Kooyman has said the dairy operation — the country’s largest, with more then 3,500 animals — will put in security cameras that will be monitored and would work with the SPCA on better training for staff.
“Until you’ve actually seen it, I never could have imagined it being that horrific,” Kooyman said in an interview. “That’s not us. We have zero tolerance for animal abuse on this farm.”
Wally Smith, head of the Dairy Farmers of Canada, said he too was disgusted by what he saw on the videotape.
And Dave Taylor, chairman of the B.C. Dairy Association, called the incident a black mark on the industry.
“Having witnessed the footage, we are deeply shaken,” Taylor said.
“Organizationally, we will be taking proactive steps to further our already strong animal care practices.”
There is zero tolerance for such actions, he said.
“We feel it vital to assert that this abuse is in no way common practice in our industry,” Taylor said.
But the incident prompted several calls for greater scrutiny.

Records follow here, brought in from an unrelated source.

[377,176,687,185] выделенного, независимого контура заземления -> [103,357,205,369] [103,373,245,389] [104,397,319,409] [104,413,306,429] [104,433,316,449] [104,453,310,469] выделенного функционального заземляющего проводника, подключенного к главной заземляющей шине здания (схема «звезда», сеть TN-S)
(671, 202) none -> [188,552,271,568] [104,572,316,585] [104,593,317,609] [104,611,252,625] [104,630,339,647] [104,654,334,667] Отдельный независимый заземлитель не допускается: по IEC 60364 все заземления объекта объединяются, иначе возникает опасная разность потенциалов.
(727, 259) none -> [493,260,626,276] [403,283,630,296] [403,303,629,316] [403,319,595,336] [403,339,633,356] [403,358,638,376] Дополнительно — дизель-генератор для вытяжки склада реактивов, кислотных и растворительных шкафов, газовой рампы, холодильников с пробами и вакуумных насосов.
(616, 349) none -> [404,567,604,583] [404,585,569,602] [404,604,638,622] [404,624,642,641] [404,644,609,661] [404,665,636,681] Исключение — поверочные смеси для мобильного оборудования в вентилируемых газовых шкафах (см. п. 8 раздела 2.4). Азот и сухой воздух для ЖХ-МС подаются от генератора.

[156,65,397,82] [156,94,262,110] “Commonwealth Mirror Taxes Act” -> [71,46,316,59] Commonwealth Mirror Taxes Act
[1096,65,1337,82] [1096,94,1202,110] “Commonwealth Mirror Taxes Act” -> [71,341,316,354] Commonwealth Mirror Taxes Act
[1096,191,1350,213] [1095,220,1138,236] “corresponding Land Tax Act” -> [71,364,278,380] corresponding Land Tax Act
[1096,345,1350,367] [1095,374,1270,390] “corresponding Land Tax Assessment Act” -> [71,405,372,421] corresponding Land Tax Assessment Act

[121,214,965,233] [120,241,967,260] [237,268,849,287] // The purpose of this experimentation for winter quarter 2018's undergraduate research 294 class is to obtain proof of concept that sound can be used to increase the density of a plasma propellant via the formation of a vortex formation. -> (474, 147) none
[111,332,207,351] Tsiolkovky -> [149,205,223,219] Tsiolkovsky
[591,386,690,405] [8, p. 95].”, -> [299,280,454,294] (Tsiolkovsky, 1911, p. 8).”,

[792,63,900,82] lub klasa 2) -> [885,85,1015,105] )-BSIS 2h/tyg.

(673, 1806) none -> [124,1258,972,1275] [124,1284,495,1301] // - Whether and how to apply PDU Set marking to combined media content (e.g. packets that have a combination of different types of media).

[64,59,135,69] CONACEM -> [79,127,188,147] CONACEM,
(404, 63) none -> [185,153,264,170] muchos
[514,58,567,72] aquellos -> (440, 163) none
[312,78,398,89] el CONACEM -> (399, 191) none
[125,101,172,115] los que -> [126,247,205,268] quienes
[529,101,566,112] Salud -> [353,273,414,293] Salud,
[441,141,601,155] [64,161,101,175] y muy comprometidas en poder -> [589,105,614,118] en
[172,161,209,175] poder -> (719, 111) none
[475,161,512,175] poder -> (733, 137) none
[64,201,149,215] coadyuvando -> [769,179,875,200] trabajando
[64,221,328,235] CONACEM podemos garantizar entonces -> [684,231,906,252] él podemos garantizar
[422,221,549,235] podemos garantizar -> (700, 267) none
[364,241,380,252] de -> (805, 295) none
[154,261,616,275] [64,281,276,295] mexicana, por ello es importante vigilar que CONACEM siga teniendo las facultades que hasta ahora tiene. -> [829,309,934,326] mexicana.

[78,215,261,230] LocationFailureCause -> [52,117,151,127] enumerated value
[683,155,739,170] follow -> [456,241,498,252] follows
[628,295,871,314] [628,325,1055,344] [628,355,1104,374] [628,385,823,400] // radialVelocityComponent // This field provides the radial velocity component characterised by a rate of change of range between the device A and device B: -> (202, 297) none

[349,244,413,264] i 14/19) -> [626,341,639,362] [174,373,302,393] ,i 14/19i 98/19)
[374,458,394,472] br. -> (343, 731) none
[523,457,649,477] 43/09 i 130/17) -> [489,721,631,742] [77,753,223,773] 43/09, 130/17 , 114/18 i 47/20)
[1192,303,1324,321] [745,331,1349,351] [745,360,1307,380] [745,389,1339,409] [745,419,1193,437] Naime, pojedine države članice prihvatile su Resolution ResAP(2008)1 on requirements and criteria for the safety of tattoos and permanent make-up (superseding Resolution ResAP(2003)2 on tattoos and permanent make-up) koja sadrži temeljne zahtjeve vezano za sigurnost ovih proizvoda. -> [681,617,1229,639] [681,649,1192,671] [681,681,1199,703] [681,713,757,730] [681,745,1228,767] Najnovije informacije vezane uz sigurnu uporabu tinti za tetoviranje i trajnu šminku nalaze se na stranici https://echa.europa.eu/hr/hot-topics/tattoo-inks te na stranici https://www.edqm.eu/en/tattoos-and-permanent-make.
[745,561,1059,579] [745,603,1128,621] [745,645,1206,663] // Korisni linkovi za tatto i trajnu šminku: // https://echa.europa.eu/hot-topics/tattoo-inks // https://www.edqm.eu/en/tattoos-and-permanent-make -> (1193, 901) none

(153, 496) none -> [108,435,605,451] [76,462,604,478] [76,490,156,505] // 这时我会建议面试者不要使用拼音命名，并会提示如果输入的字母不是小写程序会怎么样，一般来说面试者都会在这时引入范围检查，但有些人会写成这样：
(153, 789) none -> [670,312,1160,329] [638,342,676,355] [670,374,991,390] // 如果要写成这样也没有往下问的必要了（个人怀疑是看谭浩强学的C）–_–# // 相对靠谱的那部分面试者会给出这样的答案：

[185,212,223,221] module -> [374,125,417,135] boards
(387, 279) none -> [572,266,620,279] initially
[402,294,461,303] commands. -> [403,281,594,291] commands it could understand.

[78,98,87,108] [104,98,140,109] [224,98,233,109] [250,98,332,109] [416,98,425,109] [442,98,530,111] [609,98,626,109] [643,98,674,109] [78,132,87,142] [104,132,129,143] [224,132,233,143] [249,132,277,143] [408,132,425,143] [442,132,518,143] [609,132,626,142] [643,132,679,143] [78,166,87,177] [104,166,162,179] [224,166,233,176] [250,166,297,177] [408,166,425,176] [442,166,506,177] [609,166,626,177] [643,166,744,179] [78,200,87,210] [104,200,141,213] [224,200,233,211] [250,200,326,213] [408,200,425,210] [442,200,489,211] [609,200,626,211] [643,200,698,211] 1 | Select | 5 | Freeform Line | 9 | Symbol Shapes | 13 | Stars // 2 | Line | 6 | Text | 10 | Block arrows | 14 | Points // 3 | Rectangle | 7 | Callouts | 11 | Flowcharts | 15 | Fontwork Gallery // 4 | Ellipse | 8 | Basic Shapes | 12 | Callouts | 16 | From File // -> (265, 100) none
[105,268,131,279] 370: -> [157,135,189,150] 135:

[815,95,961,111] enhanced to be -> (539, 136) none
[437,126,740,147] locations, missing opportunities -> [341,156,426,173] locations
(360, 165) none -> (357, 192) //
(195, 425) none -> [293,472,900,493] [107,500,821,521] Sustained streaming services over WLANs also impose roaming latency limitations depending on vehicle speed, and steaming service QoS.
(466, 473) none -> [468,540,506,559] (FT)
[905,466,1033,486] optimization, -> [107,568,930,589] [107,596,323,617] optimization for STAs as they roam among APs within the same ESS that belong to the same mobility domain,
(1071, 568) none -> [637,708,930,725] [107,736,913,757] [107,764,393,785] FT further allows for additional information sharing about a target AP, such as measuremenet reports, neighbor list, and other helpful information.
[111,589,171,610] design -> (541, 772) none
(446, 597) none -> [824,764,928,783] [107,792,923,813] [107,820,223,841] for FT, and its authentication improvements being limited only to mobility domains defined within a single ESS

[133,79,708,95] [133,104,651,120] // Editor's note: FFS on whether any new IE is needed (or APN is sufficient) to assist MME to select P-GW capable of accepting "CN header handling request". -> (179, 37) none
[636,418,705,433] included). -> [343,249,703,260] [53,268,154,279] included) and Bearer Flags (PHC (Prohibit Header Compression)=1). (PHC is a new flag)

The Vancouver Humane Society said there should be random inspections and mandatory video surveillance of livestock operations.
Anna Pippus of Mercy for Animals, called the treatment sadistic.
She said the undercover employee went to a supervisor and no action was taken. However, a video of the exchange shows someone identified as Brad Kooyman expressing dismay that an employee was hitting the cows.
“Watch for that and make sure nobody hits them unnecessarily,” Brad Kooyman tells the employee, whose identity was not disclosed.
Pippus said it wasn’t until the undercover video made headlines that the company took action.
“Without our investigation this cruelty would have continued to run rampant indefinitely,” she said at a news conference.
The group called on government to create standards specific to farm animals and to be proactive in enforcing them with third-party inspections. Currently, general animal cruelty laws rely on complaints to spur investigation.
It also wants dairy producers to install video monitoring. Chilliwack Cattle said it planned to do so, but Mercy for Animals wants that video streamed on the Internet so public can see the factory floor.
Veterinarian David Dykshorn said he is at the Kooyman farm two or three times a week and has never seen evidence of abuse.
The SPCA said the incident shows a need for better standards to protect farm animals in the province. That call was echoed by the Vancouver Humane Society and Mercy for Animals.
Pippus said the farm was chosen at random, the sixth random undercover investigation at industrial animal farms by her group. Each time they’ve captured abuse, she said.
“The cows on this dairy factory farm experience nothing but fear, violence, and deprivation at the hands of sadistic animal abusers,” Twyla Francois, of Mercy For Animals Canada, said in a statement. “This investigation proves that the dairy industry is incapable of self-regulation. The government must step in to create and enforce standards to protect farmed animals from needless cruelty.”